REL, Lubuklinggau - Lubuklinggau, sebuah kota di Sumatera Selatan, tidak hanya terkenal sebagai destinasi wisata, tetapi juga sebagai pusat kerajinan alat masak tradisional, terutama dandang.
Dulu, ada satu kampung yang mayoritas warganya menjadi perajin dandang, hingga kampung tersebut dikenal dengan sebutan "Kampung Dandang".
Berlokasi di Jalan Teladan, RT 1, Kelurahan Bandung Kiri, Kecamatan Lubuklinggau Barat I, kampung ini pernah menjadi sentra produksi dandang yang mengirimkan hasil kerajinannya hingga ke kota-kota besar seperti Padang, Pekanbaru, dan Palembang.
Dandang, alat masak tradisional berbahan aluminium, dulunya digunakan untuk menanak nasi, merebus air, hingga sebagai wadah bakso.
BACA JUGA:Pemprov Sumsel dan TNI AU Capai Titik Terang
BACA JUGA:Gelar Binrohtal Peringatan Maulid Nabi Muhammad SAW
Namun, seiring dengan perkembangan zaman dan modernisasi, popularitas dandang mulai meredup.
Kehadiran alat masak modern seperti rice cooker membuat banyak warga di Kampung Dandang beralih profesi karena minimnya permintaan pasar.
Kini, hanya segelintir perajin yang bertahan.
Salah satu perajin yang masih setia mempertahankan profesinya adalah Ruslan.
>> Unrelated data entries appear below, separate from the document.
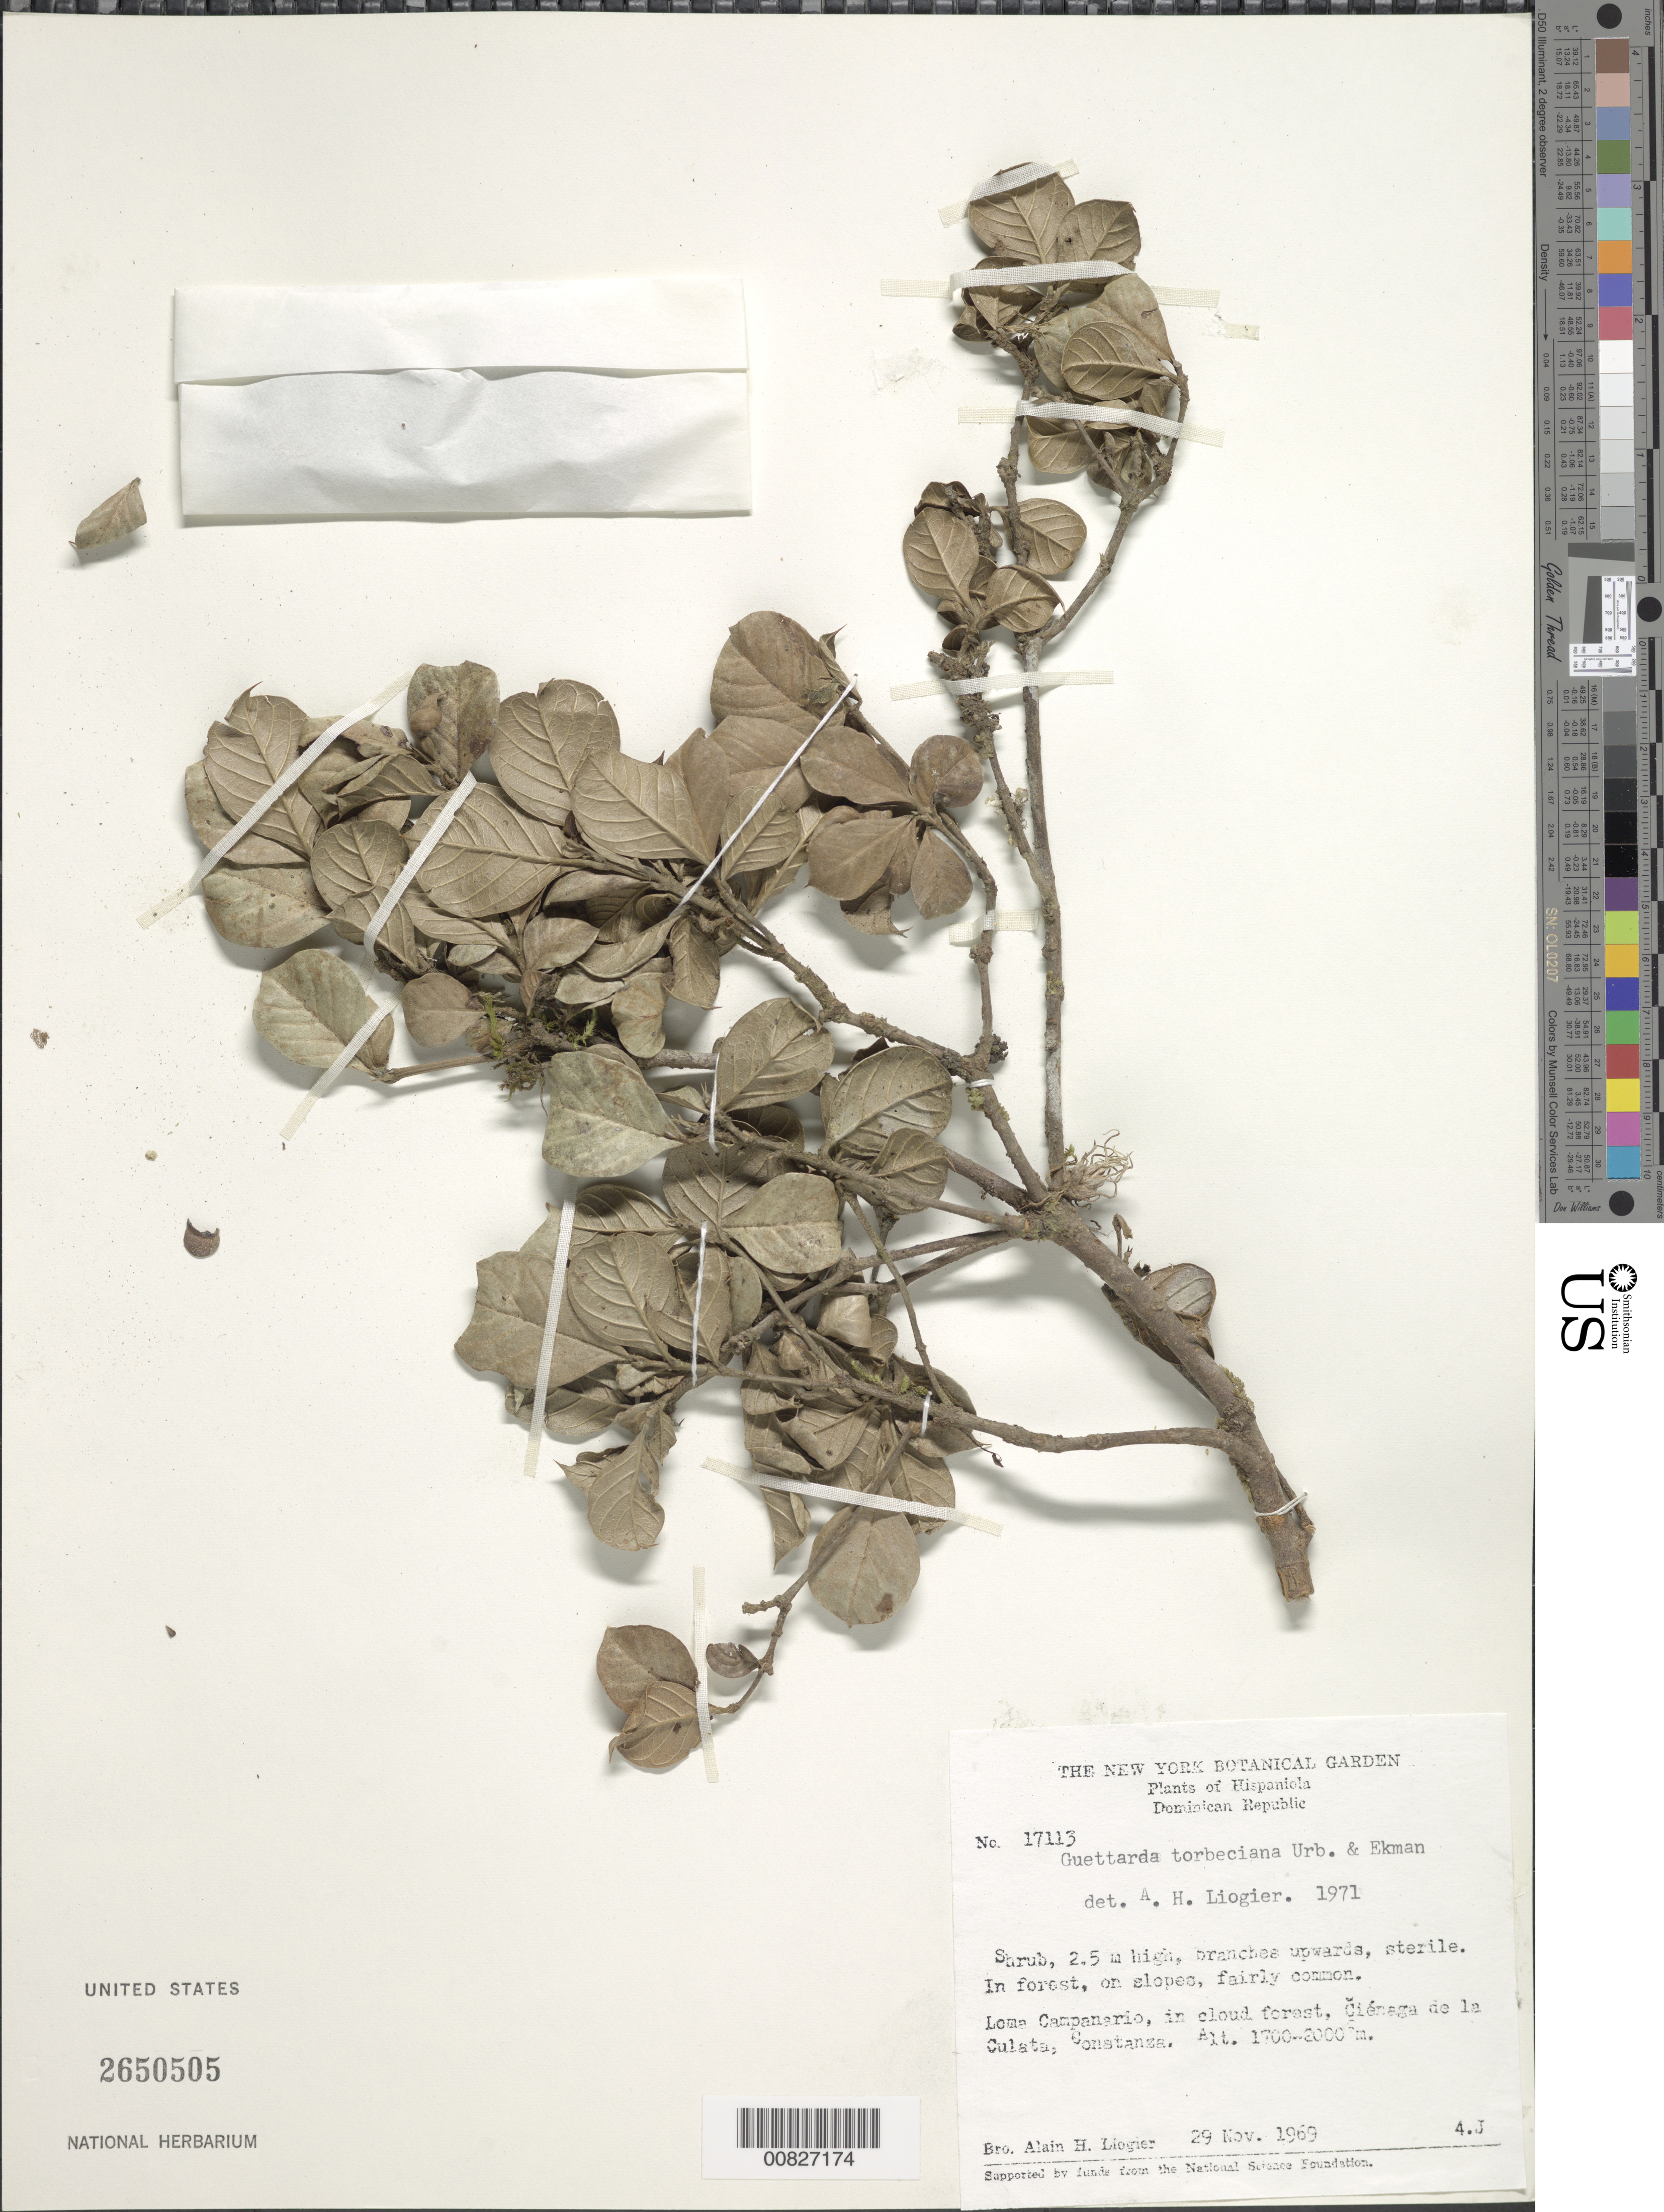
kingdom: Plantae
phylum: Tracheophyta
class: Magnoliopsida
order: Gentianales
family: Rubiaceae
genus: Guettarda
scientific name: Guettarda torbeciana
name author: Urb. & Ekman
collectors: A. H. Liogier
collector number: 17113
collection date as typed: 29 Nov 1969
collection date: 1969-11-29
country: Dominican Republic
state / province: La Vega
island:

Sejak tahun 1997, ia terus membuat dandang meskipun tantangan yang dihadapinya semakin berat.
"Dulu, hampir seluruh warga di kampung ini perajin dandang. Pada tahun 2010, masih ada sekitar 14 perajin yang aktif, tapi sekarang hanya tersisa 4 atau 5 perajin, termasuk saya," ujar Ruslan saat ditemui wartawan, Sabtu (14/9/2024).
Ruslan mengakui bahwa selain persaingan dengan alat masak modern, harga bahan baku aluminium yang semakin mahal juga menjadi kendala.
"Harga aluminium per kepingnya sekarang mencapai Rp 120 ribu, dan dengan peminat dandang yang makin berkurang, keuntungan pun tidak sebanding," jelasnya.
Meski demikian, Ruslan tetap memproduksi berbagai ukuran dandang, mulai dari ukuran 10 kg, 20 kg, hingga 25 kg.